Di banyak negara yang sedang membangun, birokratlah yang menjadi inisiator dan perencana pembangunan, yang mencari dana dan menjalankan investasi pembangunan, yang menjadi manajemen produksi dan redistribusi outputnya. Singkatnya birokrat adalah aktor yang mahakuasa (omnipoten) (Mohtar Mas’oed, 1999:69).
Konsep birokrasi yang berkembang legal-rasional banyak berkembang di sejumlah negara di dunia adalah birokrasi yang diajarkan Max Weber dengan tiga karakteristik (Taufiq Effendi dalam bukunya,”Reformasi Birokrasi dan Iklim Investasi”, Februari 2013:40-42).
Pertama, hierarki. Organisasi dan administrasi disusun berdasarkan tingkatan yaitu ada yang mengawasi (superordinasi) dan yang diawasi (subordinasi).
Kedua, diferensiasi atau spesialisasi. Pembagian tugas menurut keahlian untuk organisasi besar yang mengelola sumber dsaya yang besar dan kompleks, sangat diperlukan.
Ketiga, kualifikasi atau kompetensi. Pegawai harus memiliki kompetensi atau kualifikasi dalam arti “fit” untuk pekerjaannya sesuai dengan keterampilan atau tingkat pendidikannya.
Namun, menurut Taufiq Effendi di negara-negara maju konsep birokrasi yang dirumuskan Weber sudah ditinggal. Yang dipakai adalah rumusan birokrasi yang dirumuskan Ludwig von Mises.
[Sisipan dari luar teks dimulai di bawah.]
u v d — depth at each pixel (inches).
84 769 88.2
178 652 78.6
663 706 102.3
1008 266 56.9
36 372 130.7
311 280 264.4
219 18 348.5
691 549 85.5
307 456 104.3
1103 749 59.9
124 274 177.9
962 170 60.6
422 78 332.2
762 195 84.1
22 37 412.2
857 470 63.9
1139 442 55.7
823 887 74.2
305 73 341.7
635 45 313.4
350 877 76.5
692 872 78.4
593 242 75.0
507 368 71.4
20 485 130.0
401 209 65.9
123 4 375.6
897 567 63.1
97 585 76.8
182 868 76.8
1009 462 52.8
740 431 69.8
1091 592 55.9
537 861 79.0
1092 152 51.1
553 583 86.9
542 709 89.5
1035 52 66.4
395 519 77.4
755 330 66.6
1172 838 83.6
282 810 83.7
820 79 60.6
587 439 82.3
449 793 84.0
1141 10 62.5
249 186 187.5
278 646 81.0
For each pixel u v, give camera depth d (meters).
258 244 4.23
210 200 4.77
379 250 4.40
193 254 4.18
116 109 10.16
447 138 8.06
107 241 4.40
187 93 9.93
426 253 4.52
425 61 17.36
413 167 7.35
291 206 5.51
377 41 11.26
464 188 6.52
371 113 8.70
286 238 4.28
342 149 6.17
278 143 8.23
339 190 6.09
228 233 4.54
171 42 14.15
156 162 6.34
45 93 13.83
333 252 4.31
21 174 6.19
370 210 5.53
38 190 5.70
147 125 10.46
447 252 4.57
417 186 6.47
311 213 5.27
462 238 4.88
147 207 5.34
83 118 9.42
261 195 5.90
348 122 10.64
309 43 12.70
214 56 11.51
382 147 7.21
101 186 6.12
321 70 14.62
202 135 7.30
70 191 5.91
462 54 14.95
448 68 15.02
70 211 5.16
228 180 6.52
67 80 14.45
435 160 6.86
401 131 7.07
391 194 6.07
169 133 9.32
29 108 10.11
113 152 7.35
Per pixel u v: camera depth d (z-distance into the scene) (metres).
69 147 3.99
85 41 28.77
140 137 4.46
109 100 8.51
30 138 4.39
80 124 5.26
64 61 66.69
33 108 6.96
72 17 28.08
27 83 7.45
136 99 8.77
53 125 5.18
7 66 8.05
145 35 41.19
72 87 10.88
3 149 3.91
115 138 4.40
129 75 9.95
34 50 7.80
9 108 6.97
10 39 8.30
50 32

Menurut Mises (1944) manajemen birokratis dan manajemen demokratis, bertentangan. Manajemen demokratis adalah yang paling baik dalam pemerintahan karena lebih bersifat koordinatif. Atasan tidak memonopoli kebenaran.
Sedangkan manajemen birokratis sangat salah dan menyesatkan. Ia berpendapat bahwa manajemen birokratis diperlukan dalam kondisi tertentu, misalnya birokrat harus tunduk penuh pada peraturan perundang-undangan. Namun ada konsekwensi yaitu jika birokrat hanya menjalankan aturan birokrat bekerja tanpa ada kreasi kewenangan diskresi.
Pemikiran Mises tersebut kemudian banyak dijadikan dasar penerapan prinsip-prinsip good governance dan konsep learning organization dalam bisnis dan pemerintahan.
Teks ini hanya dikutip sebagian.